EXERCISE — Nothing but the lines from the one containing "index dip: (604, 240)" to the end of the data should be returned, each exactly as written.
---------- SOURCE DATA ----------
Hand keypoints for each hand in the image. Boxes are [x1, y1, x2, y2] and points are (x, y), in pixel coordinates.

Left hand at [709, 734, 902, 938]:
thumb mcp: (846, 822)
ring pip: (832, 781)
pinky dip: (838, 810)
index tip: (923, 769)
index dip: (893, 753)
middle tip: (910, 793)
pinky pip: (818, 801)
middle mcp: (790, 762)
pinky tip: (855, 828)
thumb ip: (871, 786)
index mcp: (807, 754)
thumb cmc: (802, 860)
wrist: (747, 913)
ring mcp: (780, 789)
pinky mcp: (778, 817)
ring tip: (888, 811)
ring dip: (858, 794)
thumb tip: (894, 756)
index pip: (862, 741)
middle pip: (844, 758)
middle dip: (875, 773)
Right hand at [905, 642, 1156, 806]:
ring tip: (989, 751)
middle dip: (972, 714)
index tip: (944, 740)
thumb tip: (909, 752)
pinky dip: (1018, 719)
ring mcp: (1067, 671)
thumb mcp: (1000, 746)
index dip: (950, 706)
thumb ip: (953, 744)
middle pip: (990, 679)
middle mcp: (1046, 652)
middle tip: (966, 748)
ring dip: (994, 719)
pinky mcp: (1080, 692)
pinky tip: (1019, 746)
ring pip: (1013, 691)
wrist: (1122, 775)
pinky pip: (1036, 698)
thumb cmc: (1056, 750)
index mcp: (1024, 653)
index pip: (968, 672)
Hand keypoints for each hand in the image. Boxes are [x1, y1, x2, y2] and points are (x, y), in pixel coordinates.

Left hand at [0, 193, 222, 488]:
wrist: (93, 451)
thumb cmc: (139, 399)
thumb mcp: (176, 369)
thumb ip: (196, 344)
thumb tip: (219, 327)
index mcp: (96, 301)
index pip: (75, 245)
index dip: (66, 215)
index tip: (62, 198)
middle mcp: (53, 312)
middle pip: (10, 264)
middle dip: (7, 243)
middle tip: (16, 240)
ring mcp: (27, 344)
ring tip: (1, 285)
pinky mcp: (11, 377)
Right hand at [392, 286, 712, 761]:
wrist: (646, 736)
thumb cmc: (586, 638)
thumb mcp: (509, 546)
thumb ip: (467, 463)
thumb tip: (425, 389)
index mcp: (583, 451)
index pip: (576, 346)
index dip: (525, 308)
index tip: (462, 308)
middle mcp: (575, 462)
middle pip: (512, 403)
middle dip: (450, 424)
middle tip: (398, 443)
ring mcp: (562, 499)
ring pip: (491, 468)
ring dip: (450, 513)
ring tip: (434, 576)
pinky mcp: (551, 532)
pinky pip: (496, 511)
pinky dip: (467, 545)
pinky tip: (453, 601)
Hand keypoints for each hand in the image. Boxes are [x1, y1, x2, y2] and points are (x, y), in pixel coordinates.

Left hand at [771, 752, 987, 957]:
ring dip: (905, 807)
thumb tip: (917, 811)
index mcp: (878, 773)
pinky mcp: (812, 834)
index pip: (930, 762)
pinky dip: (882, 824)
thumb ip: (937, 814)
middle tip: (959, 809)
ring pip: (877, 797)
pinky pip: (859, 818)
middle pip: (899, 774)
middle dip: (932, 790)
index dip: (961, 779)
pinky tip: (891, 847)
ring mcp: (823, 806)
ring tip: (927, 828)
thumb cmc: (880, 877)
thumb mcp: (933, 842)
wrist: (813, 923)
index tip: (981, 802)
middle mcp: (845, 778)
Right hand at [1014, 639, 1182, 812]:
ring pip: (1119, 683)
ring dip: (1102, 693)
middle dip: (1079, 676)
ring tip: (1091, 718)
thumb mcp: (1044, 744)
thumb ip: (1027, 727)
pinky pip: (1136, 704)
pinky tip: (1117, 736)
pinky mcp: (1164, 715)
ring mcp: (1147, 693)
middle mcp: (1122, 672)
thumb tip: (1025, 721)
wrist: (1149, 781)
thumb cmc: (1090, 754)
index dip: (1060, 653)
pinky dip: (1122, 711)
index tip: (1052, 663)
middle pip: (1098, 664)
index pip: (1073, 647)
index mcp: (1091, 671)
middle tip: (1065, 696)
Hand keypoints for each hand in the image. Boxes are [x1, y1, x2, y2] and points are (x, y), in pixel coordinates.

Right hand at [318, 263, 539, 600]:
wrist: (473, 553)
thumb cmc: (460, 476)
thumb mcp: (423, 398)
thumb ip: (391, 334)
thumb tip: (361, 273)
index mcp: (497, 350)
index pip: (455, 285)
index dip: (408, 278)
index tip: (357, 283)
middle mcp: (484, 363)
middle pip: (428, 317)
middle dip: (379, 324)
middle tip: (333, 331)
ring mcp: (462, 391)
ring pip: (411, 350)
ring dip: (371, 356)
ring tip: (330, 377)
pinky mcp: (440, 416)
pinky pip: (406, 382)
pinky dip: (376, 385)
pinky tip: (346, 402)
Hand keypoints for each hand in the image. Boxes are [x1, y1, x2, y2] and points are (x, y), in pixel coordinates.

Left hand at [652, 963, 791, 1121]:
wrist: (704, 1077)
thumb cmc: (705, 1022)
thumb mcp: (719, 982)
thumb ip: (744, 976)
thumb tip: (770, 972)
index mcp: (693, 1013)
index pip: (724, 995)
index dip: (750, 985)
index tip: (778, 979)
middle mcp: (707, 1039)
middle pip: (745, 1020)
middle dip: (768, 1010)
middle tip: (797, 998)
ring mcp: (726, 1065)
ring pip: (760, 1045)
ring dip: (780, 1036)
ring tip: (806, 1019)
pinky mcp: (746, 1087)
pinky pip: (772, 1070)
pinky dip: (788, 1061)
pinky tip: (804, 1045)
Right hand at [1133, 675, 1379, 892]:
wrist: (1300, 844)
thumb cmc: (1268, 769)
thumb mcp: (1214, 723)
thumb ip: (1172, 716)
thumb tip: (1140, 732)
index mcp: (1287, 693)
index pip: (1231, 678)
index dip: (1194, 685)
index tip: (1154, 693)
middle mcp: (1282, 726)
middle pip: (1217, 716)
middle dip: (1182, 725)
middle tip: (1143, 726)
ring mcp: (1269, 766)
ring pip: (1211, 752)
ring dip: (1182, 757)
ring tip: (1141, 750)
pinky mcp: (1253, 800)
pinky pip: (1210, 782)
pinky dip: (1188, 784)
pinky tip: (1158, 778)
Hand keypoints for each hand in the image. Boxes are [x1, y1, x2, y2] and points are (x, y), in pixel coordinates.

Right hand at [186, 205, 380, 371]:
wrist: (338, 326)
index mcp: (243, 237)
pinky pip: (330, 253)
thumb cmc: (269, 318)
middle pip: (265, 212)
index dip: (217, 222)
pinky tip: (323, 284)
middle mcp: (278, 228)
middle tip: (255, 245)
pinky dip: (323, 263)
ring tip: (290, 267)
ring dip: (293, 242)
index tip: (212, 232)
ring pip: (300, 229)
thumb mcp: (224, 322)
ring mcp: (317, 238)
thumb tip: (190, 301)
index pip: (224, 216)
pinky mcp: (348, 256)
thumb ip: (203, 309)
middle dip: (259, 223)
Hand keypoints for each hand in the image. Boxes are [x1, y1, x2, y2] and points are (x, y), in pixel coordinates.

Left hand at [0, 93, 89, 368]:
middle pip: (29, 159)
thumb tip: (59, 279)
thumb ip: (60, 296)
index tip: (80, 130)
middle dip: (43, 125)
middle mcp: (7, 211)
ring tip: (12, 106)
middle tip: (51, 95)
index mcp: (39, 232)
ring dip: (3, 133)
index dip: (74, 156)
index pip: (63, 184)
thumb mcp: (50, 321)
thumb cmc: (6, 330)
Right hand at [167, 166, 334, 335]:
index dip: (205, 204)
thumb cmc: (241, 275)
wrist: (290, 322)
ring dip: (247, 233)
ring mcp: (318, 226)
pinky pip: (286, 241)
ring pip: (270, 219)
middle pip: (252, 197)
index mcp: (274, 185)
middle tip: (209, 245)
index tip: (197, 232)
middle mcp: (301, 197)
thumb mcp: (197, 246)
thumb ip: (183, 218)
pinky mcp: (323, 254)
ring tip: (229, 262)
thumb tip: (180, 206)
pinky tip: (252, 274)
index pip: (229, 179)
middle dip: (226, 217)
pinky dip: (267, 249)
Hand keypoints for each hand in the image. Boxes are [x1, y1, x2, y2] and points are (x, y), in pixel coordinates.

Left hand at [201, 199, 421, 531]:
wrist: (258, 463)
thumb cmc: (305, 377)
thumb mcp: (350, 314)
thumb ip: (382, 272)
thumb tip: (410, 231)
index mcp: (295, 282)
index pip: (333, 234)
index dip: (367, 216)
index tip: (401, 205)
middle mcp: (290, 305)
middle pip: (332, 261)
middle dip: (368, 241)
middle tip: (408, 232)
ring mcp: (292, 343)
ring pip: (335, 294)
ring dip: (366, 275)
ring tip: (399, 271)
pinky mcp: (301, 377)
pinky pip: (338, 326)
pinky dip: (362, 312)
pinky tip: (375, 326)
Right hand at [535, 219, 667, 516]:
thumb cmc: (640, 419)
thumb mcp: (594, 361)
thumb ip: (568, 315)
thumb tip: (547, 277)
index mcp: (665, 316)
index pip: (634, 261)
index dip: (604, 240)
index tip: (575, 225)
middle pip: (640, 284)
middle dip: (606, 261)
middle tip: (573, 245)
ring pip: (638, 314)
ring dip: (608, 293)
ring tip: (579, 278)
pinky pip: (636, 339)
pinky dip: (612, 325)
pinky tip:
----------
RESPONSE TO THE EXERCISE —
index dip: (604, 240)
index tip: (575, 225)
middle pip: (640, 284)
middle dip: (606, 261)
middle tip: (573, 245)
ring pip: (638, 314)
ring dip: (608, 293)
ring tip: (579, 278)
pinky pip: (636, 339)
pinky dip: (612, 325)
pinky tip:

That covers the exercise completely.